BrowserCouch is CouchDb for browsers

BrowserCouch Documentation

BrowserCouch is an attempt at an in-browser MapReduce implementation. It's written entirely in JavaScript and intended to work on all browsers, gracefully upgrading when support for better efficiency or feature set is detected.

Not coincidentally, this library is intended to mimic the functionality of CouchDB on the client-side, and may even support integration with CouchDB in the future.

Why?

This prototype is intended as a response to Vladimir Vukićević's blog post entitled HTML5 Web Storage and SQL. A CouchDB-like API seems like a nice solution to persistent storage on the Web because so many of its semantics are delegated out to the JavaScript language, which makes it potentially easy to standardize. Furthermore, the MapReduce paradigm also naturally takes advantage of multiple processor cores—something that is increasingly common in today's computing devices.

Things to do

To learn how to use BrowserCouch, check out the work-in-progress tutorial.
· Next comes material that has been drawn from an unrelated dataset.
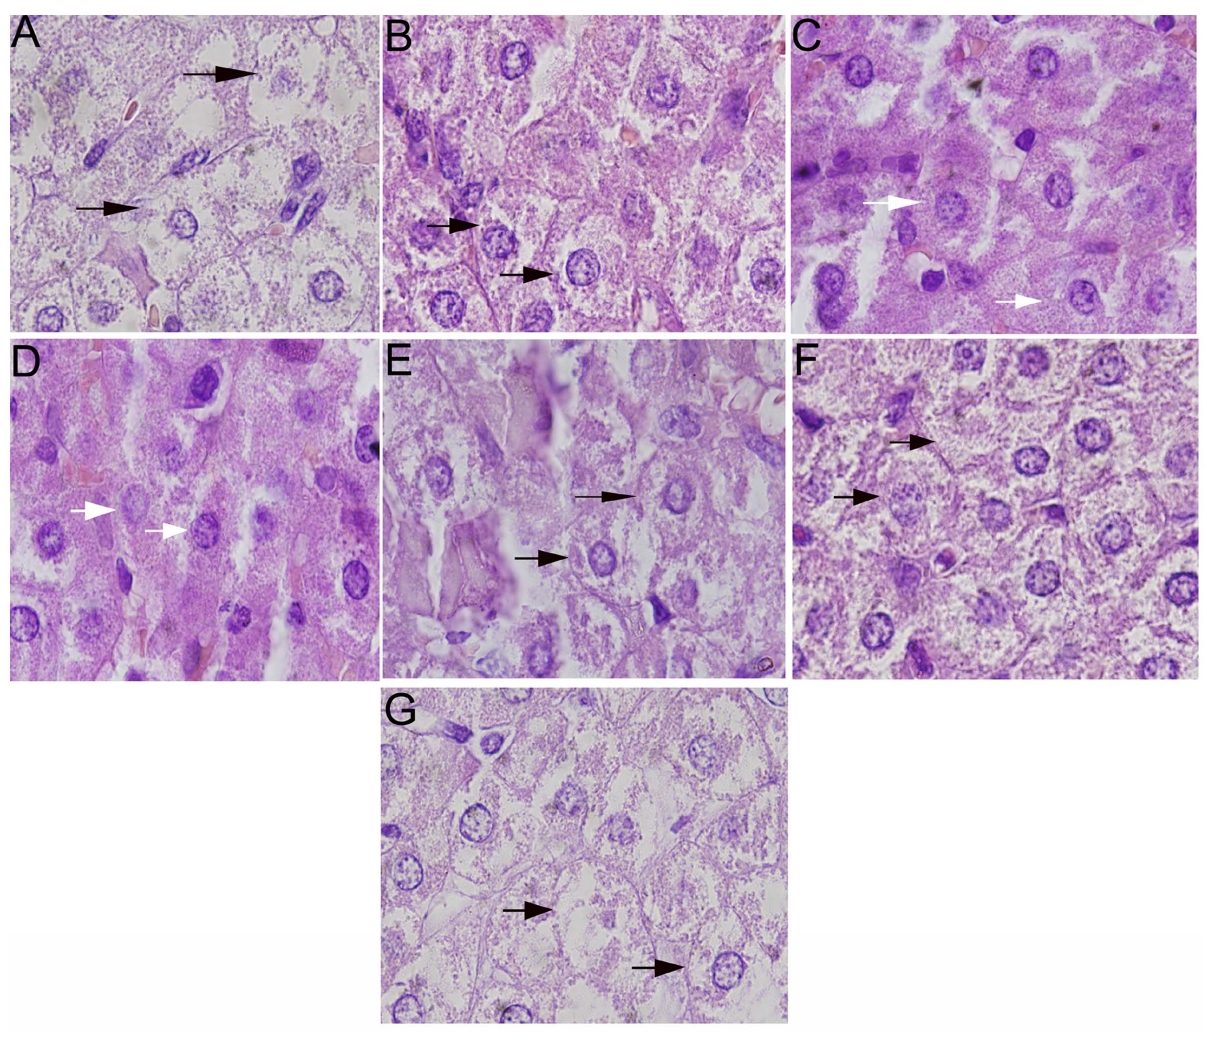
Figure 5. Histopathology of group animals after FMDV challenge. The sections of hepatic tissues from seven groups of guinea pigs were made after animals were sacrificed on day 14 post challenge. The hepatic histological changes in sections of different groups of animals were observed under optical microscope (40 6 ). The black arrows pointed to the typical injured hepatic cells and the white arrows pointed to the typical uninjured hepatic cells. (A) The hepatic histological changes of guinea pigs in PBS group after FMDV challenge. The hepatic cells became swollen and vesicular without well-proportioned cytoplasm after granular degeneration in cytoplasm, and even parts of hepatic cells became vacuoles. (B) The hepatic histological changes of guinea pigs in liposome group after FMDV challenge. The hepatic cells became swollen and parts of hepatic cells developed granular degeneration in cytoplasm. (C) The hepatic histological changes of guinea pigs in peptide I group after FMDV challenge. The hepatic cells aligned regularly with slight inflammatory cell infiltration. (D) The hepatic histological changes of guinea pigs in peptide II group after FMDV challenge. The hepatic cells aligned regularly with slight inflammatory cell infiltration. (E) The hepatic histological changes of guinea pigs in peptide III group after FMDV challenge. The hepatic cells displayed swollen and some of cells developed granular degeneration in cytoplasm. (F) The hepatic histological changes of guinea pigs in peptide IV group after FMDV challenge. Most of hepatic cells became swollen with granular degeneration in cytoplasm. (G) The hepatic histological changes of guinea pigs in peptide V group after FMDV challenge. After granular degeneration in cytoplasm, the hepatic cells became vesicular, and even parts of hepatic cells became vacuoles.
Aside from that, you can run the test suite and the semi-large data set test, though they're not particularly exciting. In the future, we'd like to make CouchDB's Futon client work entirely using BrowserCouch as its backend instead of a CouchDB server, but that's a ways away.

If you'd like to see more code samples of what the BrowserCouch API currently looks like, check out the annotated source code for the test suite. You can also read the primary source code documentation for more on BrowserCouch's implementation.

This is really awesome. I thought about doing this, but figured it was a massive undertaking. I'm glad someone's doing it. CouchDb's replication features (while not implemented yet in BrowserCouch), is something to really look forward to, especially if it's available for mobile browsers.